WORK TO BE COMPLETED:
Note the line where "ring mcp: (28, 170)" appears in the data below; write it out exactly, along with every line that comes after it to the end.

-- TASK MATERIAL follows --

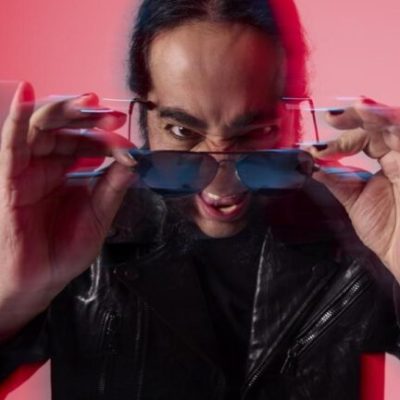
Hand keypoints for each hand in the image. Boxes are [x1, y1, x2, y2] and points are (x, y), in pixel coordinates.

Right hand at [0, 82, 135, 335]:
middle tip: (111, 116)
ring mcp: (28, 170)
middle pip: (64, 127)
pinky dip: (18, 117)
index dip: (106, 136)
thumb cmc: (66, 248)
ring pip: (41, 127)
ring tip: (88, 103)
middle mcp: (48, 165)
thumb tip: (134, 160)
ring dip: (64, 111)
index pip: (87, 142)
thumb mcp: (100, 214)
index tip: (126, 137)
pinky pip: (11, 143)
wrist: (40, 279)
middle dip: (88, 117)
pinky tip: (27, 93)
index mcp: (69, 172)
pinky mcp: (11, 179)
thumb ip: (113, 186)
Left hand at [308, 98, 399, 281]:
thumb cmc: (390, 234)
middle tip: (330, 118)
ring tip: (352, 109)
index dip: (339, 141)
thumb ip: (337, 182)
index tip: (314, 150)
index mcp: (387, 164)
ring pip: (394, 122)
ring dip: (371, 113)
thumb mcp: (355, 203)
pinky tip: (368, 113)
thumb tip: (313, 167)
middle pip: (378, 124)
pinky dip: (389, 121)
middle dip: (353, 117)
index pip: (363, 140)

-- TASK MATERIAL concluded --

RESULT OF THIS EXERCISE:
ring mcp: (28, 170)
middle pip: (64, 127)
pinky dip: (18, 117)
index dip: (106, 136)
thumb cmc: (66, 248)
ring pip: (41, 127)
ring tip: (88, 103)
middle mcp: (48, 165)
thumb tip: (134, 160)
ring dip: (64, 111)
index pip: (87, 142)
thumb mcp: (100, 214)
index tip: (126, 137)
pinky pip: (11, 143)
wrist: (40, 279)
middle dip: (88, 117)
pinky tip: (27, 93)
index mcp: (69, 172)
pinky mcp: (11, 179)
thumb ip: (113, 186)
Left hand at [308, 98, 399, 281]:
thumb cmc: (390, 234)
middle tip: (330, 118)
ring tip: (352, 109)
index dip: (339, 141)
thumb ip: (337, 182)
index tip: (314, 150)
index mcp: (387, 164)
ring pip: (394, 122)
ring dip: (371, 113)
thumb mcp: (355, 203)
pinky tip: (368, 113)
thumb tip: (313, 167)
middle pip: (378, 124)
pinky dip: (389, 121)
middle dip: (353, 117)
index pip: (363, 140)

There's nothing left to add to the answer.